A man accused of sticking a needle into a bar of butter at a supermarket on Sunday was described at a court hearing yesterday as a man who had once been diagnosed as a chronic schizophrenic and who still needed treatment.
The suspect, Grant Day, 26, who had been living at a D.C. Corrections Department halfway house, was ordered held at St. Elizabeth Hospital for observation.
Day's arrest on Sunday followed disclosure by police the previous day that they were investigating 23 incidents in which needles or other objects had been inserted into food sold or stocked in recent weeks at Safeway and Giant Food supermarkets.
All of the incidents initially reported involved stores in Washington, except for one at a Safeway store in Northern Virginia. Since then, according to authorities, there have been reports of similar incidents in Maryland.
A spokesman for Safeway said four new reports of contamination involving needles have been received in recent days, two involving Maryland stores, one in Washington and one in Northern Virginia.
Ernie Moore, the spokesman, said that all four reports involve food apparently bought either before or immediately after the arrest of Day.
In addition, police in Prince George's County said yesterday they are investigating reports of needles found in food products purchased at a drugstore and a food store in the county.
Day is the only person arrested so far in connection with any of the incidents of food contamination.

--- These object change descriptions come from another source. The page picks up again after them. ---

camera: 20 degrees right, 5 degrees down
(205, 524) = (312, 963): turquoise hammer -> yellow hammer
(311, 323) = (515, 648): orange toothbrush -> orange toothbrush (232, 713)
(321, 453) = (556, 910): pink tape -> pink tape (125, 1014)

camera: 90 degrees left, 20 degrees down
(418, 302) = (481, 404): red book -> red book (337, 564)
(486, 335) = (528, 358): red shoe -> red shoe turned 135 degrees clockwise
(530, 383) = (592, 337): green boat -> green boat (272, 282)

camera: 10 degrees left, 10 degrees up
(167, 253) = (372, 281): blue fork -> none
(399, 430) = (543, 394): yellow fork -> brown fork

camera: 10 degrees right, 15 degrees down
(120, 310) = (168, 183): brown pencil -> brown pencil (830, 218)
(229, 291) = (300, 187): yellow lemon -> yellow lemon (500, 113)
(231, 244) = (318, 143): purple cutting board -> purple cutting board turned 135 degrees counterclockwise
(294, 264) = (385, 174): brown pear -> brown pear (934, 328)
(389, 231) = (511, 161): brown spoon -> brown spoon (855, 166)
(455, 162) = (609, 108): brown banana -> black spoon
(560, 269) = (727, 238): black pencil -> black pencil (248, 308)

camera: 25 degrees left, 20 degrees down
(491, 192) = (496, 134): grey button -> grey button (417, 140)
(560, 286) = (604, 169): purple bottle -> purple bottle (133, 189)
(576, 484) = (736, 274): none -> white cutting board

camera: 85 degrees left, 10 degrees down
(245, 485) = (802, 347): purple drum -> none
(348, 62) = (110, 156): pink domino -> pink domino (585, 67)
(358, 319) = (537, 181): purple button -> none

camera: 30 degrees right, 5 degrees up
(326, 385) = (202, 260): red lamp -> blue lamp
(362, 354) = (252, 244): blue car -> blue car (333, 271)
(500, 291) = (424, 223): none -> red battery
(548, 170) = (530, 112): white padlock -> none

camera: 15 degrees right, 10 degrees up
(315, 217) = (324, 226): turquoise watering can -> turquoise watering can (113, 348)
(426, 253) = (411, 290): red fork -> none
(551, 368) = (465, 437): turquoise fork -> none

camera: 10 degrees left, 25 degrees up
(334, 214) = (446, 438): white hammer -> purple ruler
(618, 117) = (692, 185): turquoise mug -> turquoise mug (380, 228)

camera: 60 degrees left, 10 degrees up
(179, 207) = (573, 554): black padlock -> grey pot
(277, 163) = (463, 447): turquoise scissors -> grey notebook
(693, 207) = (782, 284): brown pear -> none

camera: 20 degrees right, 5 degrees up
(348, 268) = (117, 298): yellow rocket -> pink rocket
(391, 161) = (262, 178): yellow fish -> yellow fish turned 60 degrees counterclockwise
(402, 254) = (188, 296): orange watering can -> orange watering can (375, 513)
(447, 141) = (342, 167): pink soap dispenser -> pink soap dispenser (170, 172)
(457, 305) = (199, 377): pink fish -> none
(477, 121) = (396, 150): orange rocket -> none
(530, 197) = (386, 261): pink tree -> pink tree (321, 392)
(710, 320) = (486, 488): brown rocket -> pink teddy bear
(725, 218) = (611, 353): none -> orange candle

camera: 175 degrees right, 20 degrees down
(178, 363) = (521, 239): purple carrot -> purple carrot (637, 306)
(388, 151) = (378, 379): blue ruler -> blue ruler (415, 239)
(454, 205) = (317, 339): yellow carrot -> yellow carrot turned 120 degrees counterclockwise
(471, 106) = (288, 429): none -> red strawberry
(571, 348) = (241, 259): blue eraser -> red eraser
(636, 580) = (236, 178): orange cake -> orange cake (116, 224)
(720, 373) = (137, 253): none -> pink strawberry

D.C. police said they have no evidence to link him with any of the incidents other than the one that preceded his arrest Sunday. In that incident, according to court records, a female customer at the Safeway store at 228 Seventh St. SE saw a man insert an object into a 4-ounce bar of butter. The object was later found to be a needle, according to the records. Day was arrested at a bus stop near the store, according to police.
Many persons among customers interviewed yesterday at the store where the incident occurred expressed concern about the possibility that food might contain foreign objects, and said they were taking precautions to find them.
"I'll be careful," said a woman who identified herself as Mrs. Robert L. F. Sikes, wife of a Democratic representative from Florida. "I think I'll spot it if I'm careful enough," she said.
A woman who said she was an aide to a member of Congress from New York, but who declined to be indentified by name, was carefully studying cake mix boxes and said she was looking for needle holes. "I thought twice about even coming in here," she said.
Describing herself as unconcerned by the incidents, Adelaide Gordon said she worked for the Department of Health, Education and Welfare.
"I am not worried about it," she said. "I check everything very closely to see if it's been opened and when I get home I check it again."
No injuries have been reported in connection with any of the incidents and Giant and Safeway spokesman both said that business has not been affected.
Day has been charged under the federal Food, Drug and Cosmetic Act with one count of alternation of an item shipped in interstate commerce for sale.
Day had been sent to the halfway house at 1010 North Capitol St. after a petit larceny conviction.
A Department of Human Resources psychiatrist who has been treating him since December told the hearing yesterday that Day was diagnosed as a chronic schizophrenic in 1975, has been progressing, but requires further treatment.
Dr. Nuha Abudabbeh said she had never known Day to act in a hostile or violent manner and she characterized him as usually smiling and withdrawn.
He is to appear March 17 at a lineup scheduled in connection with his arrest on Sunday.